Lange Suche – Edgar Brichta

Edgar Brichta ist 1939 von seinen Eltern mit einem Kindertransport von Bratislava (Slowakei) nach Norwegen geschickt worden. Dort überlebt er die deutsche Besatzungszeit bei verschiedenen Familien. Edgar Brichta hofft nun, bald nach Hause zu können, und schreibt seiner Familie über das Rote Kreuz – auf Englisch. Seine Muttersprache kann er kaum noch sprechen. Der Brief kommt nach mehreren Wochen als unzustellbar zurück. Edgar Brichta reist in die Slowakei und sucht seine Familie. Doch im Haus der Familie wohnen Fremde. Er findet eine Verwandte, aber auch sie hat nichts von seinen Eltern gehört. Nach zwei Jahren kehrt er nach Norwegen zurück. In den 1950er Jahren wandert er nach Kanada aus.

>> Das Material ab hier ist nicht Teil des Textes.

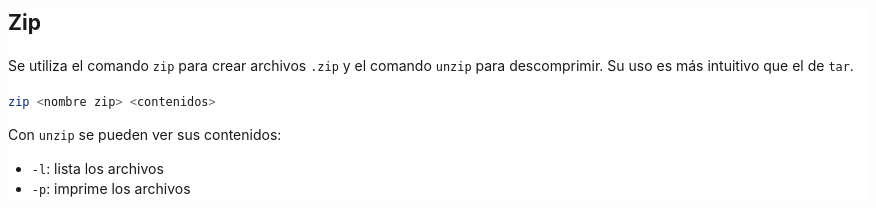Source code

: ## Zip

Se utiliza el comando `zip` para crear archivos `.zip` y el comando `unzip`
para descomprimir. Su uso es más intuitivo que el de `tar`.

```bash
zip <nombre zip> <contenidos>
```

Con `unzip` se pueden ver sus contenidos:

- `-l`: lista los archivos
- `-p`: imprime los archivos
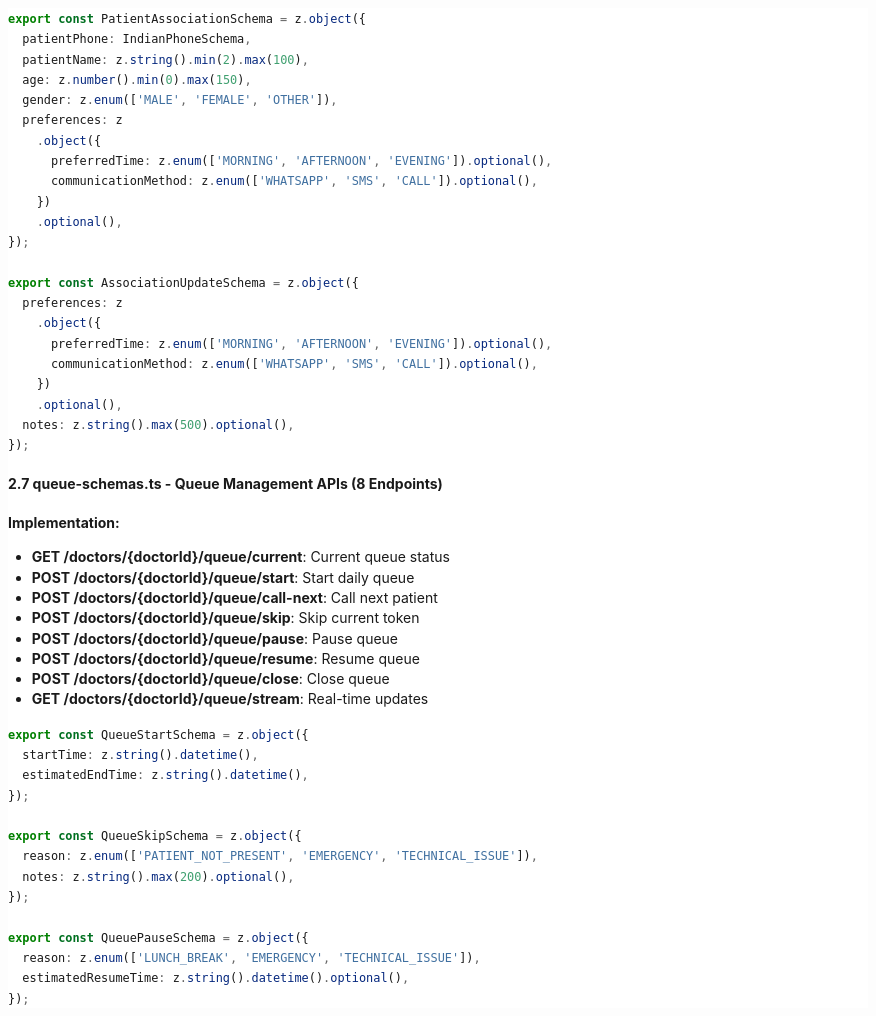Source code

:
```typescript
export const PatientAssociationSchema = z.object({
  patientPhone: IndianPhoneSchema,
  patientName: z.string().min(2).max(100),
  age: z.number().min(0).max(150),
  gender: z.enum(['MALE', 'FEMALE', 'OTHER']),
  preferences: z
    .object({
      preferredTime: z.enum(['MORNING', 'AFTERNOON', 'EVENING']).optional(),
      communicationMethod: z.enum(['WHATSAPP', 'SMS', 'CALL']).optional(),
    })
    .optional(),
});

export const AssociationUpdateSchema = z.object({
  preferences: z
    .object({
      preferredTime: z.enum(['MORNING', 'AFTERNOON', 'EVENING']).optional(),
      communicationMethod: z.enum(['WHATSAPP', 'SMS', 'CALL']).optional(),
    })
    .optional(),
  notes: z.string().max(500).optional(),
});
```

#### 2.7 queue-schemas.ts - Queue Management APIs (8 Endpoints)

**Implementation:**

- **GET /doctors/{doctorId}/queue/current**: Current queue status
- **POST /doctors/{doctorId}/queue/start**: Start daily queue
- **POST /doctors/{doctorId}/queue/call-next**: Call next patient
- **POST /doctors/{doctorId}/queue/skip**: Skip current token
- **POST /doctors/{doctorId}/queue/pause**: Pause queue
- **POST /doctors/{doctorId}/queue/resume**: Resume queue
- **POST /doctors/{doctorId}/queue/close**: Close queue
- **GET /doctors/{doctorId}/queue/stream**: Real-time updates

```typescript
export const QueueStartSchema = z.object({
  startTime: z.string().datetime(),
  estimatedEndTime: z.string().datetime(),
});

export const QueueSkipSchema = z.object({
  reason: z.enum(['PATIENT_NOT_PRESENT', 'EMERGENCY', 'TECHNICAL_ISSUE']),
  notes: z.string().max(200).optional(),
});

export const QueuePauseSchema = z.object({
  reason: z.enum(['LUNCH_BREAK', 'EMERGENCY', 'TECHNICAL_ISSUE']),
  estimatedResumeTime: z.string().datetime().optional(),
});
```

Erst Jahrzehnte nach dem Krieg erfährt Edgar Brichta, dass er der einzige Überlebende seiner Familie ist. Seine Eltern und die Schwester sind 1942 nach Auschwitz deportiert und vermutlich sofort ermordet worden.

„Meine lieben Eltern und Schwester,

ich gratuliere zum Frieden und hoffe, dass es Euch sehr gut geht. Wenn möglich, schickt mir einen Brief. Herr Normann wurde verhaftet, da er „Nazi“ war. Ich gehe in die erste Klasse der Oberschule. Ich hoffe, Ihr könnt mein Englisch verstehen. Ich möchte so bald wie möglich nach Hause fahren. Allen zuhause alles Liebe.

Herzliche Grüße, Euer Edgar“

Hilfe bei der Suche – Marion van Binsbergen

Während der deutschen Besatzung in den Niederlanden hat die niederländische Sozialarbeiterin Marion van Binsbergen über 150 Jüdinnen und Juden in Amsterdam geholfen. Nach dem Krieg arbeitet sie für die Nothilfe- und Wiederaufbauverwaltung der Vereinten Nationen (UNRRA) in Deutschland. Die Hilfsorganisation betreut Lager für Displaced Persons (DPs). DPs sind Menschen, die während des Krieges aus den deutsch besetzten Gebieten verschleppt worden sind. Die UNRRA unterstützt die alliierten Militäradministrationen bei der Rückführung der DPs. Marion van Binsbergen wird in den Sozialstationen der DP-Lager Föhrenwald und Windsheim eingesetzt. Vor allem kümmert sie sich um die Zusammenführung von jüdischen Familien.